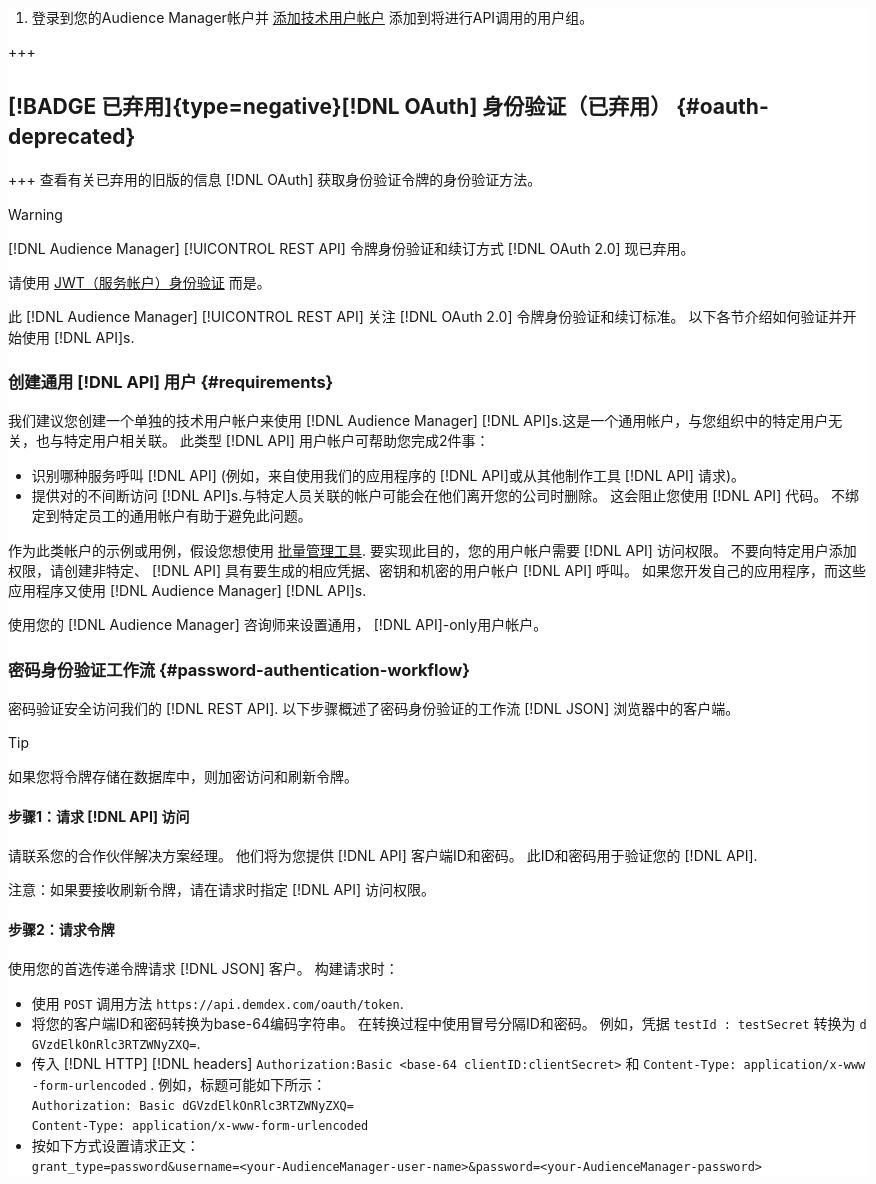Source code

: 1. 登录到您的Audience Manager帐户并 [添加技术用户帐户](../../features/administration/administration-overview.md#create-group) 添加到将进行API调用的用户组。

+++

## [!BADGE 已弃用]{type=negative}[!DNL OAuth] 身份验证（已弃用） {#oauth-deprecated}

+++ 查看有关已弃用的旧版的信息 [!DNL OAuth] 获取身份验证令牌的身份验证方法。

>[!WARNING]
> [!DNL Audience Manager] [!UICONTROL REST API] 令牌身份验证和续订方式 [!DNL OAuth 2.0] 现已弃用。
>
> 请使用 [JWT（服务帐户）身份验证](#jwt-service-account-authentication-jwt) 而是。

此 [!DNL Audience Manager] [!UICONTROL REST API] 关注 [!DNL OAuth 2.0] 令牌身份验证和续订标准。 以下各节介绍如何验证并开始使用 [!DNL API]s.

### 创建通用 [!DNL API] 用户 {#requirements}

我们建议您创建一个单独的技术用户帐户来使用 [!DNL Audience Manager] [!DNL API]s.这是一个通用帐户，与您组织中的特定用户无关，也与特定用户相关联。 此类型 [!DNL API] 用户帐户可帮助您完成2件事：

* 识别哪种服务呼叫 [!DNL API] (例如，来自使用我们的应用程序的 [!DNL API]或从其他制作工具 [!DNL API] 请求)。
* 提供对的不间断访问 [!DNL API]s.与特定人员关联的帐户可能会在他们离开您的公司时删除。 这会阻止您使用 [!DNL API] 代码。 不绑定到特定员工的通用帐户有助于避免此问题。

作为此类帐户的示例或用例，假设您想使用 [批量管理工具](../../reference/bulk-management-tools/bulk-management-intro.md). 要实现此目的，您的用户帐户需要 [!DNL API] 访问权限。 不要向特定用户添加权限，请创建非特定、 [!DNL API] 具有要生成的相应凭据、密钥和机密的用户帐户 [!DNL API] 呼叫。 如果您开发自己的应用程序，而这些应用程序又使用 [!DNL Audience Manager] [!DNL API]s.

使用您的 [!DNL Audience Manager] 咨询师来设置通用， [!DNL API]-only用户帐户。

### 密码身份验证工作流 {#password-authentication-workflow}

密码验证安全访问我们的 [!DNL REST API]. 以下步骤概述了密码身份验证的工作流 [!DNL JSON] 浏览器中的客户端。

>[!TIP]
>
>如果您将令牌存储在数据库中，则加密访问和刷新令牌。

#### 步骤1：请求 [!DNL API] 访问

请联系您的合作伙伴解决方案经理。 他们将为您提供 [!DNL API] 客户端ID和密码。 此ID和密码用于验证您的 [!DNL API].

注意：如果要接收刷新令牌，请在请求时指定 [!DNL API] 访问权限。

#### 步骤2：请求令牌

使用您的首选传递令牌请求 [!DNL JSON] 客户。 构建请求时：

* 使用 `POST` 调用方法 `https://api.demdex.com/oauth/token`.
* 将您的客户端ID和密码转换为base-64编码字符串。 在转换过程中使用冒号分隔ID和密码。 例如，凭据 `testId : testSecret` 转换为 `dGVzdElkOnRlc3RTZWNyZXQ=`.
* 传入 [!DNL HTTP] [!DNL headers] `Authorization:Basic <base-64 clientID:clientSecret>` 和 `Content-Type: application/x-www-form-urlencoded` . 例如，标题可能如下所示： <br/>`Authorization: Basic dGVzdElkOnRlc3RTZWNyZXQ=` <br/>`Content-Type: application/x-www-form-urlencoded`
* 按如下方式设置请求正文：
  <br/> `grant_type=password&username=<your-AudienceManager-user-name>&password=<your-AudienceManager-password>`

---

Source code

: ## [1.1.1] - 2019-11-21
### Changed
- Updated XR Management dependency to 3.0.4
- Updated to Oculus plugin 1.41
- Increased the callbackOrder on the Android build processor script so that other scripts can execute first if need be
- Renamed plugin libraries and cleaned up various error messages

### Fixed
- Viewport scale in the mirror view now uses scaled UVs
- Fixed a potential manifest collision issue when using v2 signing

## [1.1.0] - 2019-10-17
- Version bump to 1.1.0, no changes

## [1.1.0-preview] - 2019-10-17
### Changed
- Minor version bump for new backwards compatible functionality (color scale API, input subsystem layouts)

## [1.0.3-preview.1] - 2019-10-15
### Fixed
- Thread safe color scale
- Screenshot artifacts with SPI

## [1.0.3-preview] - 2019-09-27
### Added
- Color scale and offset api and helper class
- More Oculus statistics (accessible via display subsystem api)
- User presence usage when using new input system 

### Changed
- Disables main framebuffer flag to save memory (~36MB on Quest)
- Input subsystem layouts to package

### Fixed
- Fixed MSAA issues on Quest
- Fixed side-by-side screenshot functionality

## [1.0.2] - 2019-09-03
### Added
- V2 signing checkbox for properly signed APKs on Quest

> PROBLEM TO SOLVE
In the listing, rename "Quest" to "Meta Quest" in the lines beginning with the line containing "## [1.0.3-preview.1] - 2019-10-15" and continuing through the line containing "- V2 signing". Give only those lines, with nothing else altered.

> SOLUTION TO THE PROBLEM
## [1.0.3-preview.1] - 2019-10-15
### Fixed
- Thread safe color scale
- Screenshot artifacts with SPI

## [1.0.3-preview] - 2019-09-27
### Added
- Color scale and offset api and helper class
- More Oculus statistics (accessible via display subsystem api)
- User presence usage when using new input system 

### Changed
- Disables main framebuffer flag to save memory (~36MB on Meta Quest)
- Input subsystem layouts to package

### Fixed
- Fixed MSAA issues on Meta Quest
- Fixed side-by-side screenshot functionality

## [1.0.2] - 2019-09-03
### Added
- V2 signing checkbox for properly signed APKs on Meta Quest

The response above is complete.